§ REQUIRED TASK: Write out the data below in full. Keep it exact.

§ DATA LINES:
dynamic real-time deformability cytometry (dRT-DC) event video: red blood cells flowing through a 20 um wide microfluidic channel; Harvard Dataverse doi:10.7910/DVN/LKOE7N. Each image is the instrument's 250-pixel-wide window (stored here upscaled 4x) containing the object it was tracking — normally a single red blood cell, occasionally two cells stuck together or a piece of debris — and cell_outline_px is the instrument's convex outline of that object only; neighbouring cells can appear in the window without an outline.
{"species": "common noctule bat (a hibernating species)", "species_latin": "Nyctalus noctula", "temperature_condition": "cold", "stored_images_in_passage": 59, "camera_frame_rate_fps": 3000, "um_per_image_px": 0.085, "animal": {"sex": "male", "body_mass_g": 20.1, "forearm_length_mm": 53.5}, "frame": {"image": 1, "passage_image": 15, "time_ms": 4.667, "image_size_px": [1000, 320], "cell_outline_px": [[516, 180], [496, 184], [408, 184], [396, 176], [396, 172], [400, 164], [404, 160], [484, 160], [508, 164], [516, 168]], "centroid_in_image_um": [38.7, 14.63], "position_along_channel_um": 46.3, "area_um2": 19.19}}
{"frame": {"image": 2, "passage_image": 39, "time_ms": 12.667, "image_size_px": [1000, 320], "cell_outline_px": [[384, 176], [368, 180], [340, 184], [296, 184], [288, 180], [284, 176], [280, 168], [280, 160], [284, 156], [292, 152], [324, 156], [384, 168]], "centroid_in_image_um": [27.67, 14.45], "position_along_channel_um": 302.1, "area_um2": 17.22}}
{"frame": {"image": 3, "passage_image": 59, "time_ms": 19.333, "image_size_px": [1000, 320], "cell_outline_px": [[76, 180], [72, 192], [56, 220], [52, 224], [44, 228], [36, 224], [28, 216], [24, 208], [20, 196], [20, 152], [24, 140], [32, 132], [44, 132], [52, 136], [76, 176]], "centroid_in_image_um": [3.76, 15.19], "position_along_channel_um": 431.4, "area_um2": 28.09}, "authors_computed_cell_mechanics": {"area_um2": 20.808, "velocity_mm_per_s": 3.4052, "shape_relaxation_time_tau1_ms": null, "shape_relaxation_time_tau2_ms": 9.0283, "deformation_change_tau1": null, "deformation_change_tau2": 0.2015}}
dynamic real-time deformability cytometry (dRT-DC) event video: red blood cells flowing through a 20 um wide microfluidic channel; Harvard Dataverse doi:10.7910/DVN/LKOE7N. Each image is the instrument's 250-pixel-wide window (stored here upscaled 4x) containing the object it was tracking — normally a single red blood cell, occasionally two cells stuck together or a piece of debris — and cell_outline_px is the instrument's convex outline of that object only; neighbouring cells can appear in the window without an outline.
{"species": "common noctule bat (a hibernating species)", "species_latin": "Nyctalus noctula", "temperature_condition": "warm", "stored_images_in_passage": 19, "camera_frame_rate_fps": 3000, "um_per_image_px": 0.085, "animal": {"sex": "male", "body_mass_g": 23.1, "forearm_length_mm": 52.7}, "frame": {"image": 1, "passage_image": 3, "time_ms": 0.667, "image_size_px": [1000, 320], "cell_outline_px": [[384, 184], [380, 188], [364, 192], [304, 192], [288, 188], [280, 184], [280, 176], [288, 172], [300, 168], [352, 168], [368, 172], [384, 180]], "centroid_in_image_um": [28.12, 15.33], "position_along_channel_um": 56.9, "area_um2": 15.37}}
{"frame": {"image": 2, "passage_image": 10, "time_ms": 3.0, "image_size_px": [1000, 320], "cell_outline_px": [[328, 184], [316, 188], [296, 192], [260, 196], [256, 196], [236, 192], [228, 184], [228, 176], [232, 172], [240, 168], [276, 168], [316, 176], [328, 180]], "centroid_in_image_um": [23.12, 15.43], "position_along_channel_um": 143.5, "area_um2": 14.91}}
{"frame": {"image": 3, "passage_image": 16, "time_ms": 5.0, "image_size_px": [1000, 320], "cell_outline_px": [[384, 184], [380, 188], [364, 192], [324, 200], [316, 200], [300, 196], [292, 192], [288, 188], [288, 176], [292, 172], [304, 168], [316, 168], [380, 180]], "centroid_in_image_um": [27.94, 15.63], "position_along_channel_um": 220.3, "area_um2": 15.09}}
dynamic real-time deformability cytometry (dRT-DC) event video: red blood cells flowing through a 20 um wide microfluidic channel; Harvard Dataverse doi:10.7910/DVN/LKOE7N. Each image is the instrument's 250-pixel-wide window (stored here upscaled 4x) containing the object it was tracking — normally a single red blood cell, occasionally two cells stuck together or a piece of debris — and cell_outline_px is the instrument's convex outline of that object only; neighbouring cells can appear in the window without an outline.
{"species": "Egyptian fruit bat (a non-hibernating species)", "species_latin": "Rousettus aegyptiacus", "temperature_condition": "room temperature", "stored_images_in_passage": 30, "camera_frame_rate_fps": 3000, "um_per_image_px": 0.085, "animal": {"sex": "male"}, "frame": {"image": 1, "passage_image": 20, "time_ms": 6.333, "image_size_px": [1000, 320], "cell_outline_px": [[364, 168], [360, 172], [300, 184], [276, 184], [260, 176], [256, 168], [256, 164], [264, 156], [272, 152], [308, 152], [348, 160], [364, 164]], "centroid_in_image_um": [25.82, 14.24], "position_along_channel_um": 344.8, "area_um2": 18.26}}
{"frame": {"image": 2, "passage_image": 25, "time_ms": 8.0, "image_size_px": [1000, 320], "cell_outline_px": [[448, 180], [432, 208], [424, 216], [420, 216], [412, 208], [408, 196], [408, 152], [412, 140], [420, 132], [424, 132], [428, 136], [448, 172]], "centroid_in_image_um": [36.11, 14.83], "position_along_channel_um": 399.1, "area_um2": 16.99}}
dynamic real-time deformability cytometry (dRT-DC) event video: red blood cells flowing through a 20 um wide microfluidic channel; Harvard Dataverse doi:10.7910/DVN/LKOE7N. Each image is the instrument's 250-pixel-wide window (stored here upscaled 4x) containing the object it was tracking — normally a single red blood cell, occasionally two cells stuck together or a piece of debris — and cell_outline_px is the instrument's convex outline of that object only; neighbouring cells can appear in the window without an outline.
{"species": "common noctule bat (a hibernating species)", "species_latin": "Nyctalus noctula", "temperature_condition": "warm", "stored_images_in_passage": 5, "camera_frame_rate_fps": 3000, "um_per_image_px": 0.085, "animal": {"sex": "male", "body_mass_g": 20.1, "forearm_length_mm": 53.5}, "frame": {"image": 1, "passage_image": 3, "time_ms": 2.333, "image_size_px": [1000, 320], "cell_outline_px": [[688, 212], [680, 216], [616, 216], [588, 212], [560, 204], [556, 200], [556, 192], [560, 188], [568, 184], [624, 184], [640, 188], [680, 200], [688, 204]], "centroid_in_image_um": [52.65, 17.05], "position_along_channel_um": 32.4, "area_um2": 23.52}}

§ EXERCISE RESPONSE:
dynamic real-time deformability cytometry (dRT-DC) event video: red blood cells flowing through a 20 um wide microfluidic channel; Harvard Dataverse doi:10.7910/DVN/LKOE7N. Each image is the instrument's 250-pixel-wide window (stored here upscaled 4x) containing the object it was tracking — normally a single red blood cell, occasionally two cells stuck together or a piece of debris — and cell_outline_px is the instrument's convex outline of that object only; neighbouring cells can appear in the window without an outline.
{"species": "common noctule bat (a hibernating species)", "species_latin": "Nyctalus noctula", "temperature_condition": "cold", "stored_images_in_passage": 59, "camera_frame_rate_fps": 3000, "um_per_image_px": 0.085, "animal": {"sex": "male", "body_mass_g": 20.1, "forearm_length_mm": 53.5}, "frame": {"image": 1, "passage_image": 15, "time_ms": 4.667, "image_size_px": [1000, 320], "cell_outline_px": [[516, 180], [496, 184], [408, 184], [396, 176], [396, 172], [400, 164], [404, 160], [484, 160], [508, 164], [516, 168]], "centroid_in_image_um": [38.7, 14.63], "position_along_channel_um": 46.3, "area_um2": 19.19}}
{"frame": {"image": 2, "passage_image": 39, "time_ms": 12.667, "image_size_px": [1000, 320], "cell_outline_px": [[384, 176], [368, 180], [340, 184], [296, 184], [288, 180], [284, 176], [280, 168], [280, 160], [284, 156], [292, 152], [324, 156], [384, 168]], "centroid_in_image_um": [27.67, 14.45], "position_along_channel_um": 302.1, "area_um2": 17.22}}
{"frame": {"image": 3, "passage_image": 59, "time_ms": 19.333, "image_size_px": [1000, 320], "cell_outline_px": [[76, 180], [72, 192], [56, 220], [52, 224], [44, 228], [36, 224], [28, 216], [24, 208], [20, 196], [20, 152], [24, 140], [32, 132], [44, 132], [52, 136], [76, 176]], "centroid_in_image_um": [3.76, 15.19], "position_along_channel_um": 431.4, "area_um2": 28.09}, "authors_computed_cell_mechanics": {"area_um2": 20.808, "velocity_mm_per_s": 3.4052, "shape_relaxation_time_tau1_ms": null, "shape_relaxation_time_tau2_ms": 9.0283, "deformation_change_tau1": null, "deformation_change_tau2": 0.2015}}
dynamic real-time deformability cytometry (dRT-DC) event video: red blood cells flowing through a 20 um wide microfluidic channel; Harvard Dataverse doi:10.7910/DVN/LKOE7N. Each image is the instrument's 250-pixel-wide window (stored here upscaled 4x) containing the object it was tracking — normally a single red blood cell, occasionally two cells stuck together or a piece of debris — and cell_outline_px is the instrument's convex outline of that object only; neighbouring cells can appear in the window without an outline.
{"species": "common noctule bat (a hibernating species)", "species_latin": "Nyctalus noctula", "temperature_condition": "warm", "stored_images_in_passage": 19, "camera_frame_rate_fps": 3000, "um_per_image_px": 0.085, "animal": {"sex": "male", "body_mass_g": 23.1, "forearm_length_mm": 52.7}, "frame": {"image": 1, "passage_image": 3, "time_ms": 0.667, "image_size_px": [1000, 320], "cell_outline_px": [[384, 184], [380, 188], [364, 192], [304, 192], [288, 188], [280, 184], [280, 176], [288, 172], [300, 168], [352, 168], [368, 172], [384, 180]], "centroid_in_image_um": [28.12, 15.33], "position_along_channel_um": 56.9, "area_um2": 15.37}}
{"frame": {"image": 2, "passage_image": 10, "time_ms": 3.0, "image_size_px": [1000, 320], "cell_outline_px": [[328, 184], [316, 188], [296, 192], [260, 196], [256, 196], [236, 192], [228, 184], [228, 176], [232, 172], [240, 168], [276, 168], [316, 176], [328, 180]], "centroid_in_image_um": [23.12, 15.43], "position_along_channel_um": 143.5, "area_um2": 14.91}}
{"frame": {"image": 3, "passage_image": 16, "time_ms": 5.0, "image_size_px": [1000, 320], "cell_outline_px": [[384, 184], [380, 188], [364, 192], [324, 200], [316, 200], [300, 196], [292, 192], [288, 188], [288, 176], [292, 172], [304, 168], [316, 168], [380, 180]], "centroid_in_image_um": [27.94, 15.63], "position_along_channel_um": 220.3, "area_um2": 15.09}}
dynamic real-time deformability cytometry (dRT-DC) event video: red blood cells flowing through a 20 um wide microfluidic channel; Harvard Dataverse doi:10.7910/DVN/LKOE7N. Each image is the instrument's 250-pixel-wide window (stored here upscaled 4x) containing the object it was tracking — normally a single red blood cell, occasionally two cells stuck together or a piece of debris — and cell_outline_px is the instrument's convex outline of that object only; neighbouring cells can appear in the window without an outline.
{"species": "Egyptian fruit bat (a non-hibernating species)", "species_latin": "Rousettus aegyptiacus", "temperature_condition": "room temperature", "stored_images_in_passage": 30, "camera_frame_rate_fps": 3000, "um_per_image_px": 0.085, "animal": {"sex": "male"}, "frame": {"image": 1, "passage_image": 20, "time_ms": 6.333, "image_size_px": [1000, 320], "cell_outline_px": [[364, 168], [360, 172], [300, 184], [276, 184], [260, 176], [256, 168], [256, 164], [264, 156], [272, 152], [308, 152], [348, 160], [364, 164]], "centroid_in_image_um": [25.82, 14.24], "position_along_channel_um": 344.8, "area_um2": 18.26}}
{"frame": {"image": 2, "passage_image": 25, "time_ms": 8.0, "image_size_px": [1000, 320], "cell_outline_px": [[448, 180], [432, 208], [424, 216], [420, 216], [412, 208], [408, 196], [408, 152], [412, 140], [420, 132], [424, 132], [428, 136], [448, 172]], "centroid_in_image_um": [36.11, 14.83], "position_along_channel_um": 399.1, "area_um2": 16.99}}
dynamic real-time deformability cytometry (dRT-DC) event video: red blood cells flowing through a 20 um wide microfluidic channel; Harvard Dataverse doi:10.7910/DVN/LKOE7N. Each image is the instrument's 250-pixel-wide window (stored here upscaled 4x) containing the object it was tracking — normally a single red blood cell, occasionally two cells stuck together or a piece of debris — and cell_outline_px is the instrument's convex outline of that object only; neighbouring cells can appear in the window without an outline.
{"species": "common noctule bat (a hibernating species)", "species_latin": "Nyctalus noctula", "temperature_condition": "warm", "stored_images_in_passage": 5, "camera_frame_rate_fps": 3000, "um_per_image_px": 0.085, "animal": {"sex": "male", "body_mass_g": 20.1, "forearm_length_mm": 53.5}, "frame": {"image": 1, "passage_image": 3, "time_ms": 2.333, "image_size_px": [1000, 320], "cell_outline_px": [[688, 212], [680, 216], [616, 216], [588, 212], [560, 204], [556, 200], [556, 192], [560, 188], [568, 184], [624, 184], [640, 188], [680, 200], [688, 204]], "centroid_in_image_um": [52.65, 17.05], "position_along_channel_um": 32.4, "area_um2": 23.52}}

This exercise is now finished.